Occasionally, Manta reports INDEL variants (deletions with inserted sequences), causing discrepancies between SVLEN and END-POS.
Reported SV types
The current pipeline only reports deletions and duplications, not other structural variant types (such as insertions).
Filtering of CNVs
The minimum solution currently lacks in-ELLA filtering capabilities, such as trio filtering or combining SNV and CNV findings for recessive genes. Thus, the minimum solution is primarily suited for smaller gene panels where a large number of CNVs is not expected. CNVs are annotated and filtered upstream of ELLA, as shown in Figure 1 below.
Figure 1: Data preprocessing, including filtering, prior to import into ELLA. Yellow rectangles indicate steps that remove variants. Due to technical limitations, VEP only annotates variants in the size category <10 Mb; variants >10 Mb lack a CSQ (consequence) value.

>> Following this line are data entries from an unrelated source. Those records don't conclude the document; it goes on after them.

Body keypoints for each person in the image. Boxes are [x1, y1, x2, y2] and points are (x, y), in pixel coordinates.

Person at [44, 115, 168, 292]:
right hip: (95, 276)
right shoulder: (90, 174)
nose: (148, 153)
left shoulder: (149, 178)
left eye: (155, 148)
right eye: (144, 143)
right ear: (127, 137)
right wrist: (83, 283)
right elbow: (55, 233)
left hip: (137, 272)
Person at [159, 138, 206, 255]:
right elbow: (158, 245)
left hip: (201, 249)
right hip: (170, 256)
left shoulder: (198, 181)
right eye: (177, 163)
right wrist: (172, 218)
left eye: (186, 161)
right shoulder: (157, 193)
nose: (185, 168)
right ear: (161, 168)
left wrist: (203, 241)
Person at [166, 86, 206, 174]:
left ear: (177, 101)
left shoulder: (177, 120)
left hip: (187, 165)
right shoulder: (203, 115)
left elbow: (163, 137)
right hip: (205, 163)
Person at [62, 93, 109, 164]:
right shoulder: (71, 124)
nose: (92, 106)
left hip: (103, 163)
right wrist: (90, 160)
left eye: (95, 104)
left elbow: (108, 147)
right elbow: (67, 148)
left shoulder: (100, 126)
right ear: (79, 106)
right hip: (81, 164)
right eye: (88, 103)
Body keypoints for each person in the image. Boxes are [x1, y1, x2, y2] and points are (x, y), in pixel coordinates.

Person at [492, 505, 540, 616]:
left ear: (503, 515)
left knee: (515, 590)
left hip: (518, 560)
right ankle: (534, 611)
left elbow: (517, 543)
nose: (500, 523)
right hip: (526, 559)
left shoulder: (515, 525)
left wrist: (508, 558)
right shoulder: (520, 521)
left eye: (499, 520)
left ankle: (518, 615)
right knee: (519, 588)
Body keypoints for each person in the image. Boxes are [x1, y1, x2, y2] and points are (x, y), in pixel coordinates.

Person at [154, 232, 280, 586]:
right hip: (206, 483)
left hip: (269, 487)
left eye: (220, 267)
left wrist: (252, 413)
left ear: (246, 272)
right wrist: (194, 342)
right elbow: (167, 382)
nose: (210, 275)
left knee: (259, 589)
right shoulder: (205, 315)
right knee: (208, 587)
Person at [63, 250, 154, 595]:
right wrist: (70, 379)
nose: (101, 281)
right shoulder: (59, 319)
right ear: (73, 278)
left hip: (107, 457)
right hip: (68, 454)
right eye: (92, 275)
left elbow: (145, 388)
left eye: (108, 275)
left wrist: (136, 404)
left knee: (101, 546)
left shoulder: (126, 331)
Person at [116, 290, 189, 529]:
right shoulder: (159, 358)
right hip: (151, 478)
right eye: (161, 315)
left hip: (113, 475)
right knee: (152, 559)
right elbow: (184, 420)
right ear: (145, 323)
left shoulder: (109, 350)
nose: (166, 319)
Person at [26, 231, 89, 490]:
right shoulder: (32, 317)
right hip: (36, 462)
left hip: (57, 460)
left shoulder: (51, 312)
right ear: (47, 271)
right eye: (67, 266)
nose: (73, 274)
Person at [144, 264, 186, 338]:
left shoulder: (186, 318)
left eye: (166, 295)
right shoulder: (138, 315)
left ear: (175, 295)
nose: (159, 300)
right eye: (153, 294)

Only CNVs within 1 kb of transcripts in the relevant gene panel are retained. Frequency filtering is conducted using caller-specific databases to account for caller-specific artifacts. These frequency databases do not differentiate between heterozygous and homozygous variants or account for sex for X-chromosome variants. The databases are generated as described in the procedure HTS Bioinf - Update of in-house annotation data.
Calling small CNVs is known to be technically challenging (see Table 2), leading to a large number of calls in this size range. Starting with anno-targets version 2.17.0, CNVs <1 kb that do not overlap coding regions are hard-filtered during preprocessing (see Figure 1).
Those regions are defined as regions with the following consequences (VEP CSQ field) in all transcripts:
- intron_variant
- intron_variant&non_coding_transcript_variant
- intron_variant&downstream_gene_variant
- downstream_gene_variant
- feature_truncation&intron_variant
- a set of (intron_variant, downstream_gene_variant).
It is acknowledged and accepted that some true-positive intronic CNVs may be filtered out using this method.